A jury in Baca’s first trial could not reach verdicts and a mistrial was declared in December.

In closing arguments Monday at the second trial, Assistant U.S. Attorney Lizabeth Rhodes said “when defendant Baca learned the FBI and a federal grand jury was investigating, he obstructed and when he learned the FBI has turned its focus on him, he lied.”

Rhodes said the obstruction that led to convictions for many of Baca’s underlings, including his top lieutenant, “started from the top and went all the way down.”

Defense attorney Nathan Hochman told jurors they heard “no evidence Sheriff Baca gave orders to obstruct the FBI.”

Jurors received instructions then deliberated for about an hour before leaving the courthouse.

As he left court, Baca would only say that he is feeling well and looking forward to the verdict.

If convicted, Baca could face up to 20 years in prison.

Baca was a major national law enforcement figure and a mostly popular sheriff in his 15 years at the head of the nation’s largest sheriff’s department.

He resigned in 2014 as the scandal plagued the jail system.

Prosecutors say the Sheriff’s Department, which runs the county jail system, tried to derail the FBI probe after jail guards discovered an inmate with a contraband cellphone was acting as an FBI informant.

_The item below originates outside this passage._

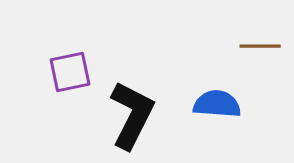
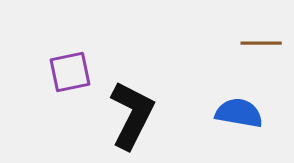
brown line: moved 1 px right, 3 px up
blue semicircle: moved 22 px right, 9 px down; rotated 6 degrees clockwise
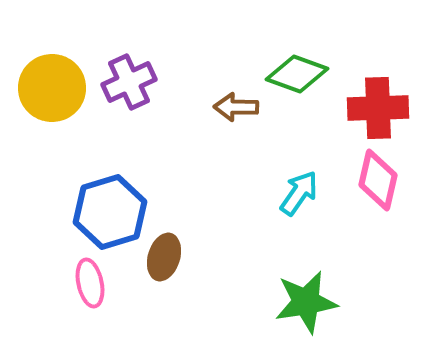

An undercover FBI agent had bribed a guard to give the phone to the inmate so he could stay in touch with the FBI and shoot photos and video of beatings.

Hochman said Baca thought the FBI committed a crime when agents had the cellphone smuggled to the inmate informant. He said Baca believed the inmate was being moved and having his name changed in the computer for safety reasons.

Hochman also said the former sheriff didn’t willfully lie to federal authorities about the case in 2013, as prosecutors allege.